実は浅野さんは、一直線に生殖関係の研究者を目指した訳ではありませんでした。
大学では農学部でマウスの胚の凍結保存法を研究し、大学院の修士課程ではブタの体外受精の成功率を高める研究に取り組みました。しかし、その後2年間は、身に付けた技術を生かし、不妊治療クリニックで生殖補助医療に従事しました。この間、不妊治療をしても子どもを持つ希望がかなわないケースを何例も体験します。「卵子や精子の機能不全にはさまざまなものがあり、そのメカニズムを解明しないと、不妊の根本的な解決にならない」。その思いが大学院に復帰して博士の学位を取得し、海外で研究に取り組むことへとつながりました。
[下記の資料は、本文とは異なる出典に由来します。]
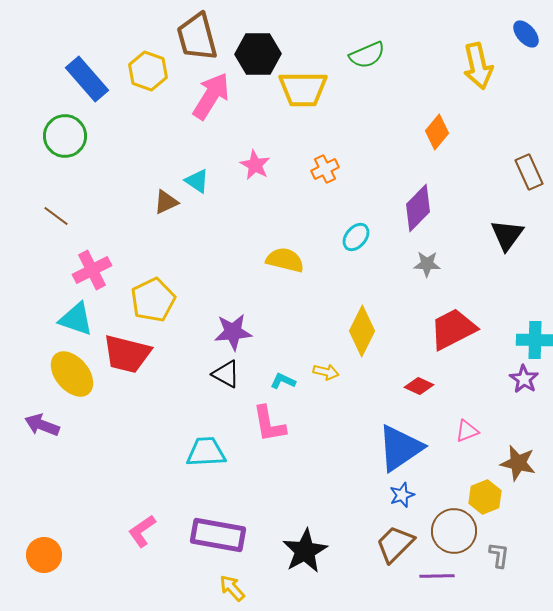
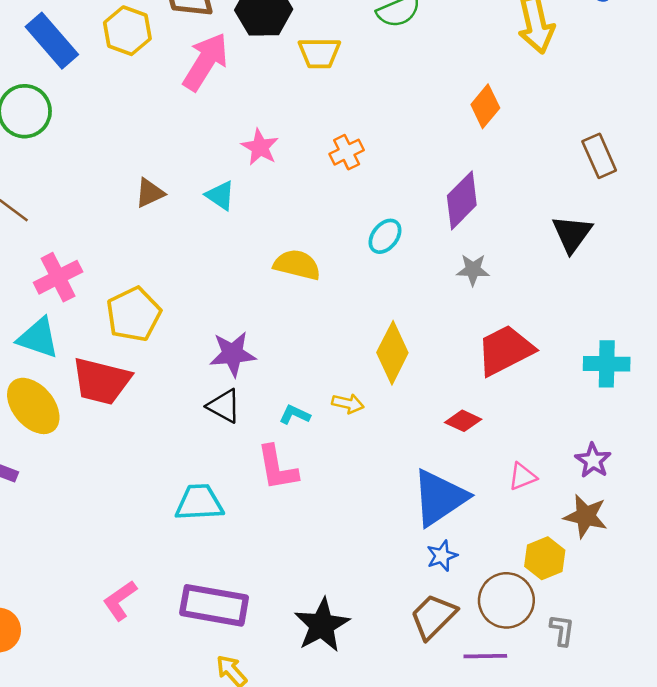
yellow trapezoid: (303, 89) -> (319, 53), size x0.7
cyan triangle: (197, 181) -> (220, 195), moved
purple star: (524, 379) -> (593, 460), moved

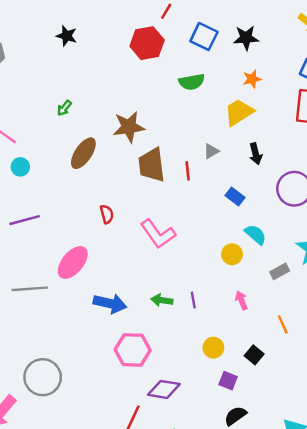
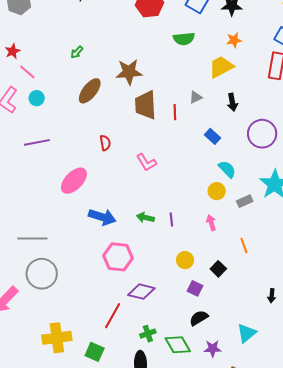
pink L-shape: (158, 234) -> (146, 162), size x0.7
yellow circle: (232, 254) -> (217, 191), moved
gray line: (30, 289) -> (32, 239), moved

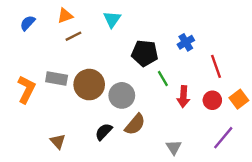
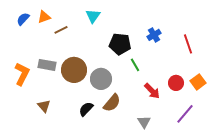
orange triangle: (65, 16) -> (44, 17), moved
red line: (216, 66) -> (188, 44), moved
red arrow: (183, 97) -> (152, 91), moved, turned -48
brown triangle: (58, 141) -> (44, 106), moved

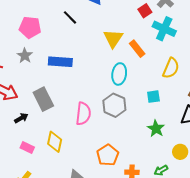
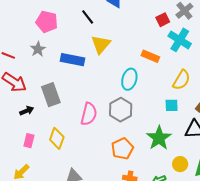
yellow triangle: (113, 38) -> (101, 44), moved
orange rectangle: (137, 49) -> (150, 56), turned -36
cyan square: (153, 97) -> (172, 105), moved
green star: (156, 129) -> (159, 138), size x1.4
pink rectangle: (27, 148) -> (29, 141), turned 72
orange pentagon: (108, 155) -> (122, 149), moved

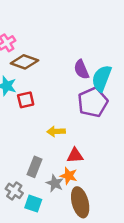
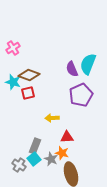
brown diamond: (24, 62) -> (29, 75), moved
cyan semicircle: (102, 78) -> (88, 64), moved
cyan square: (33, 204) -> (34, 159), moved, turned 32

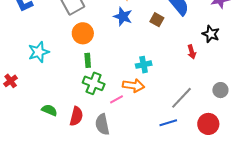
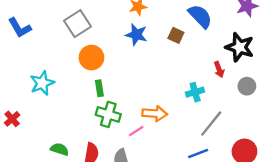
black star: (211, 34) -> (240, 47), size x1.4
cyan cross: (144, 65) -> (195, 92), moved
gray circle: (220, 90) -> (247, 86), moved

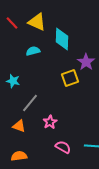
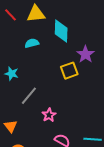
yellow triangle: (37, 22) -> (36, 14), turned -30
orange triangle: (19, 126) -> (11, 126), moved, turned 32

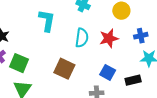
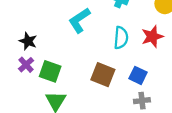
cyan L-shape: (47, 21) -> (79, 20), turned -130
blue square: (108, 72) -> (138, 75), moved

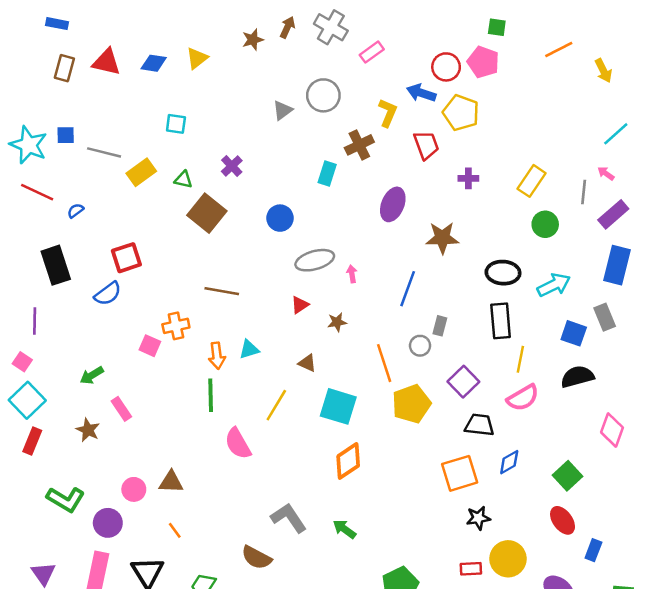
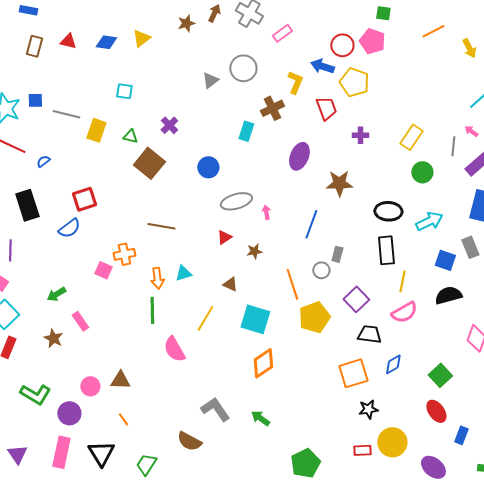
red triangle: (107, 62) -> (68, 41), size x0.7
yellow rectangle: (141, 172) -> (96, 130), turned -35

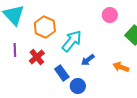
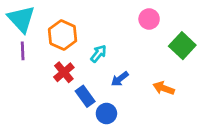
cyan arrow: (72, 41) -> (98, 54), size x0.6
purple line: (15, 50) -> (23, 51), moved
red cross: (37, 57) -> (64, 72), moved

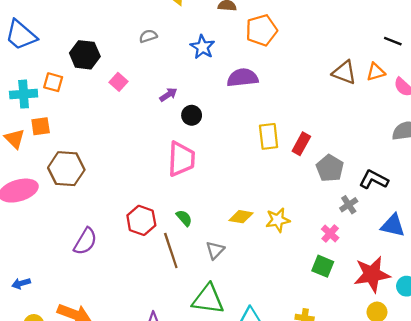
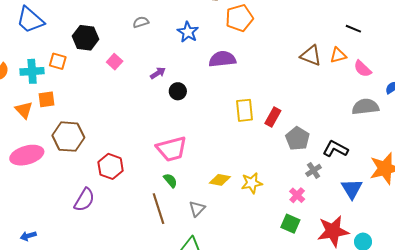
pink trapezoid: (181, 159) -> (172, 149), moved, turned 72
red hexagon: (141, 220) -> (111, 166), moved
blue triangle: (393, 225) -> (352, 189), turned 45

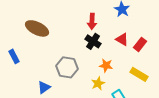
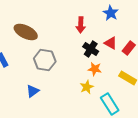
black cross: (93, 41) -> (91, 49), moved
gray hexagon: (67, 67) -> (45, 60), moved

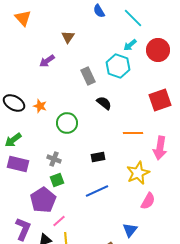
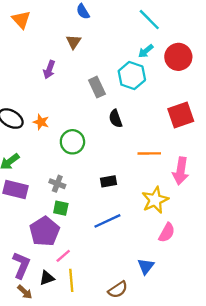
blue semicircle: (99, 11) -> (83, 11), moved
purple arrow: (47, 61) -> (49, 70), turned -35
black semicircle: (104, 103) -> (116, 119), turned -147
green square: (57, 180) -> (61, 208), turned 32

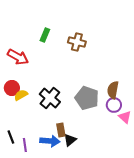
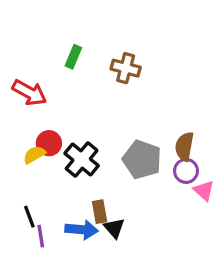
red circle: (12, 88) -> (49, 143), moved
black line: (11, 137) -> (29, 217), moved
black triangle: (70, 140) -> (114, 228), turned -32

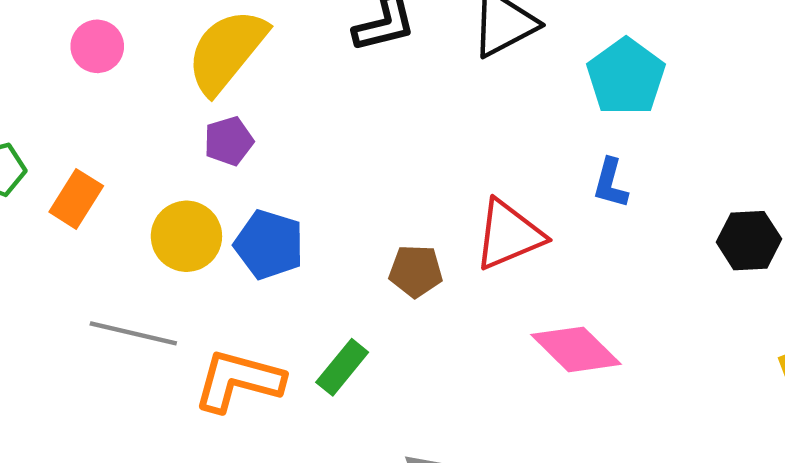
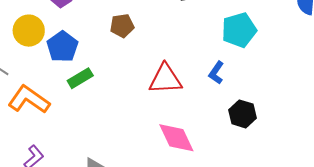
black hexagon: (749, 241) -> (242, 114), moved
brown pentagon: (416, 271) -> (122, 26), moved, turned -30
green rectangle: (342, 367) -> (80, 78), moved

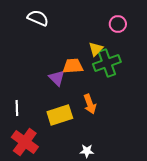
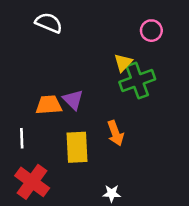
orange trapezoid: (73, 66) -> (49, 105), moved
yellow rectangle: (60, 115) -> (77, 147), turned -75

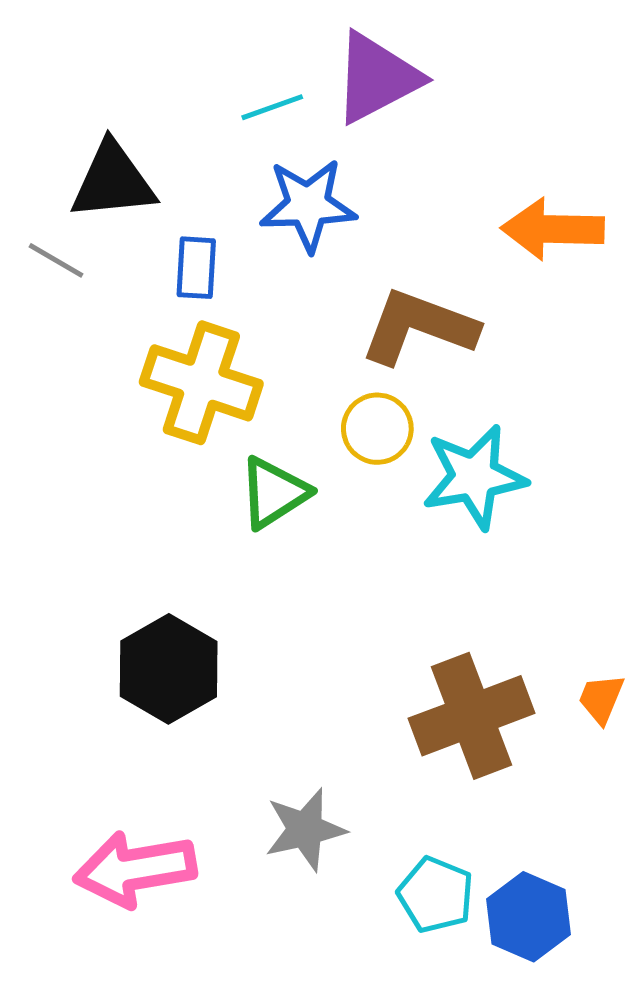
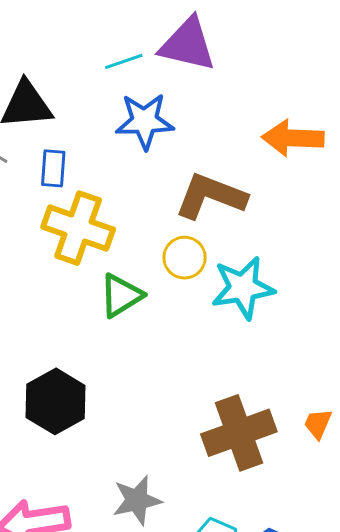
purple triangle: (377, 78) -> (188, 45), turned 40
blue rectangle: (196, 268) -> (53, 168), moved

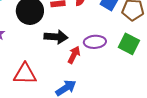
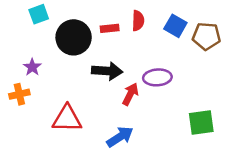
green square: (129, 44) -> (201, 123), moved, turned -35

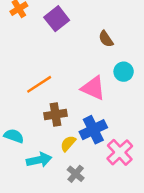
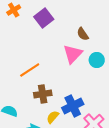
pink triangle: (93, 88) -> (73, 54), moved, turned 50

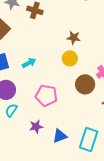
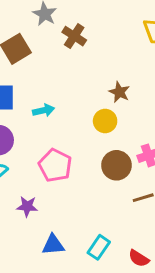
blue triangle: (60, 136) -> (53, 245), moved
cyan rectangle: (89, 140) -> (99, 247), size x0.7

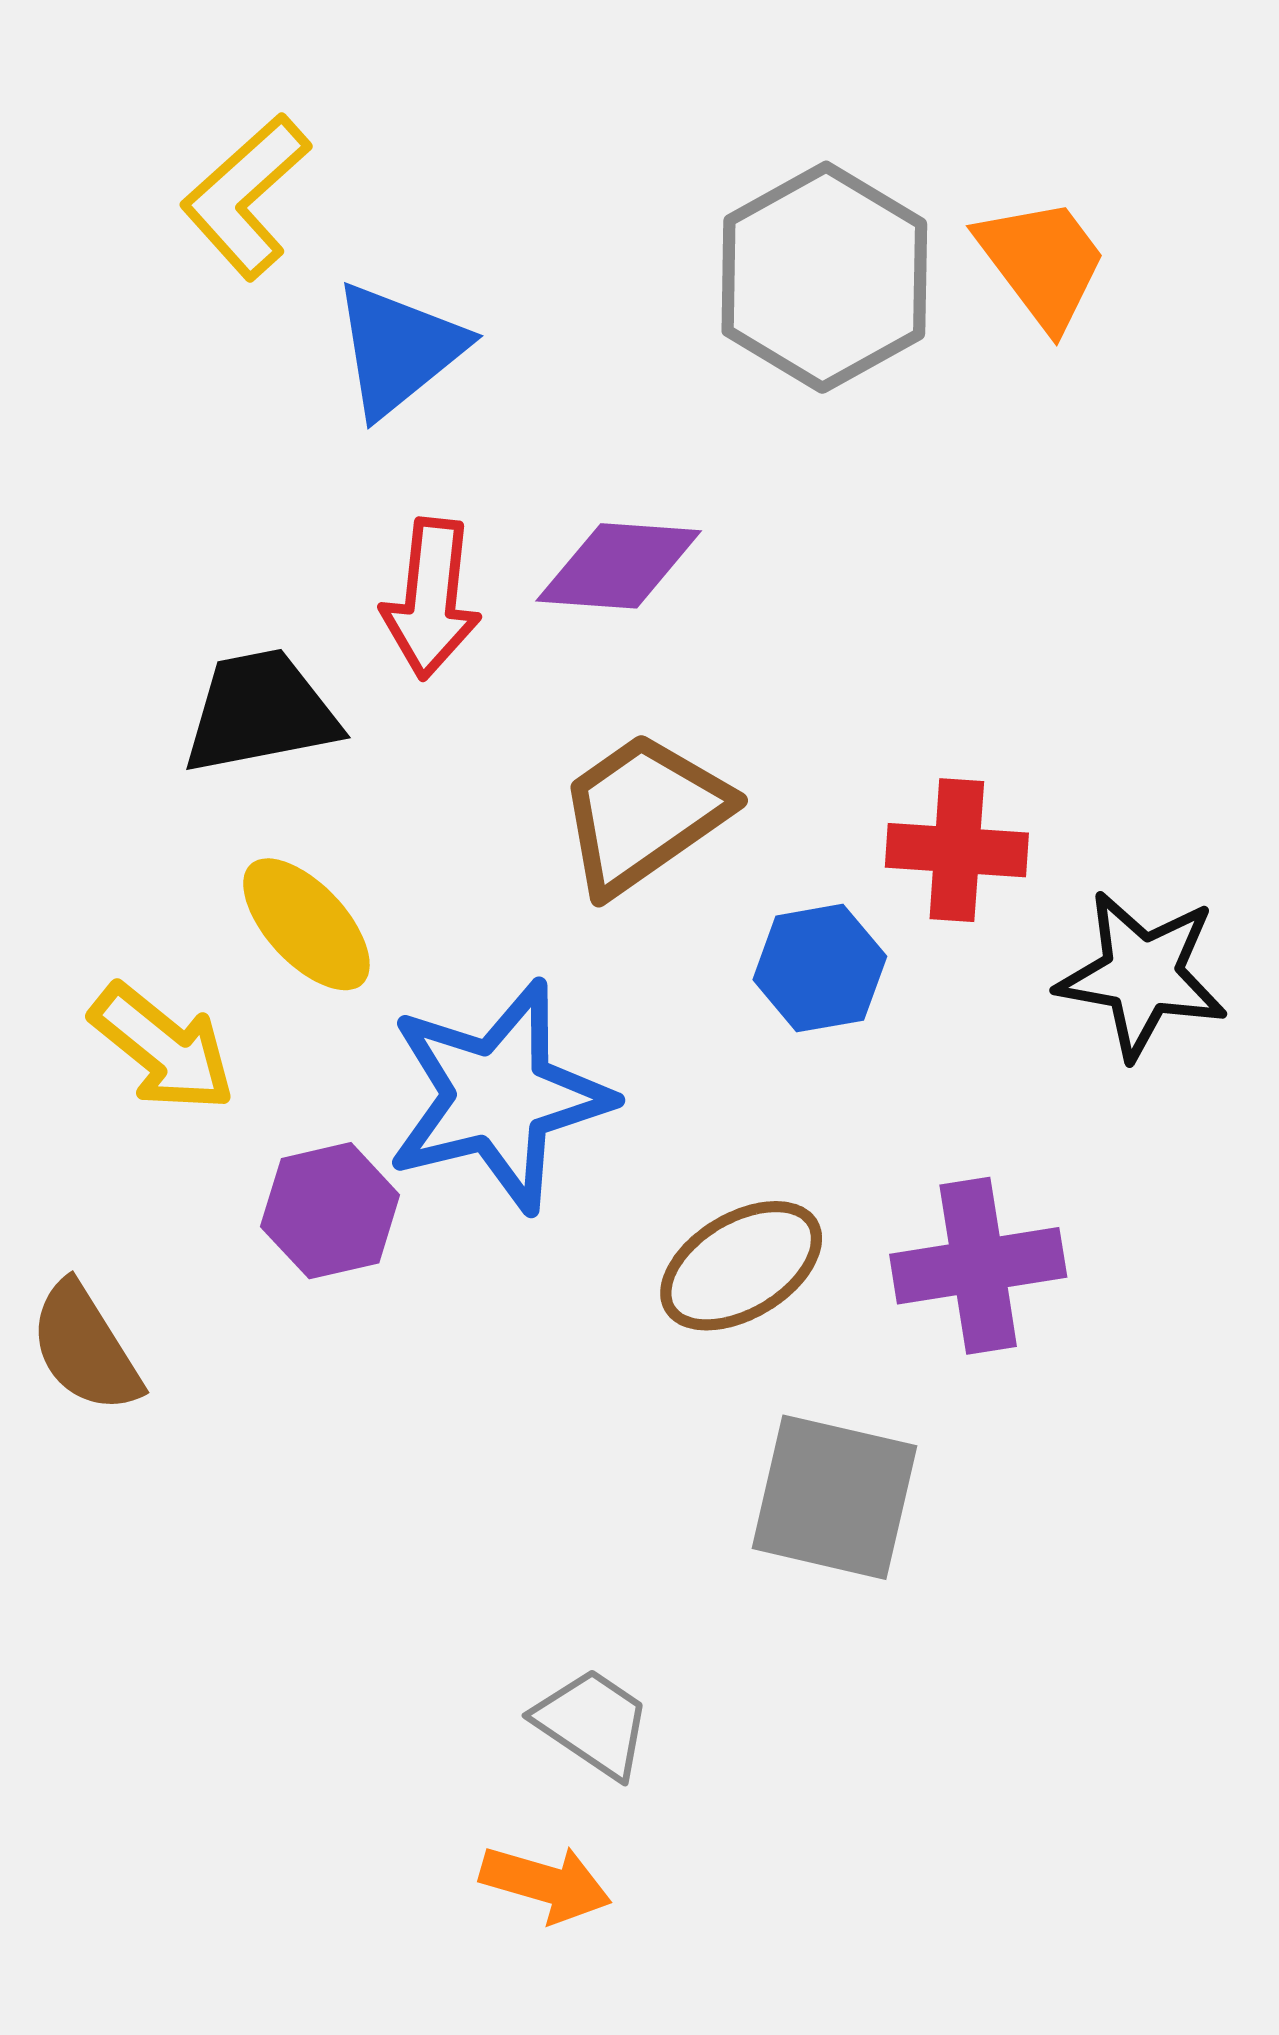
浅野さんたちは2018年、マウスを使った実験で、アミノ酸の一種のタウリンが精子で不足すると、不妊の原因になることを明らかにしました。メスの生殖器に侵入した精子は、タウリンがないとその運動能力が維持できないことが分かったのです。精子は通常、精巣の中でタウリンを吸収します。そのメカニズムに何らかの不具合が生じると、不妊につながるのです。ヒトの不妊の原因究明にも貢献する成果で、大学院時代の思いが一つ実現したと言えるかもしれません。

浅野さんが今、一番興味を持っているのが生殖と進化との関係です。
鳥類の精子は低温耐性が低いことを紹介しましたが、メスの生殖器に入ると、長期間受精能力を持ち続けます。ニワトリで約3週間、七面鳥だと約16週間にも及ぶのです。これに対しウシやブタなど哺乳類家畜の精子は、1日程度しか受精能力を保てません。
浅野さんは「鳥類は空に進出したが、飛行中は交配ができない。精子の受精能力を維持できれば、一回の交配で長期間受精卵を産み続けられる。そうやって種を存続させるように、適応進化したのだろう」と言います。
浅野さんは米コーネル大のヴィマル・セルバラジ教授と共同で、ニワトリ精子を冷蔵保存する実験をしました。その結果、細胞の内外からカルシウムオンを除去した精子は、長期間、冷蔵保存できることが分かりました。カルシウムを除去すると、精子のエネルギー代謝が抑制され、一種の休眠状態になるのです。「カルシウムは精子の受精機能の休止と再起動のスイッチ役を務めている。メスの生殖器で排卵を待つ鳥類の精子の生殖戦略にも関わっているのではないか」と、浅野さんは考えています。
鳥類の精子で冷蔵保存技術が実用化すれば、凍結保存よりも低コストで簡便に大量保存が可能となります。養鶏はもちろん、希少な鳥類の保護増殖にも貢献できます。
生殖は種の基本的な機能であるからこそ、産業応用や種の保存、進化のなぞ解明まで、その研究成果は幅広い分野につながっていくのです。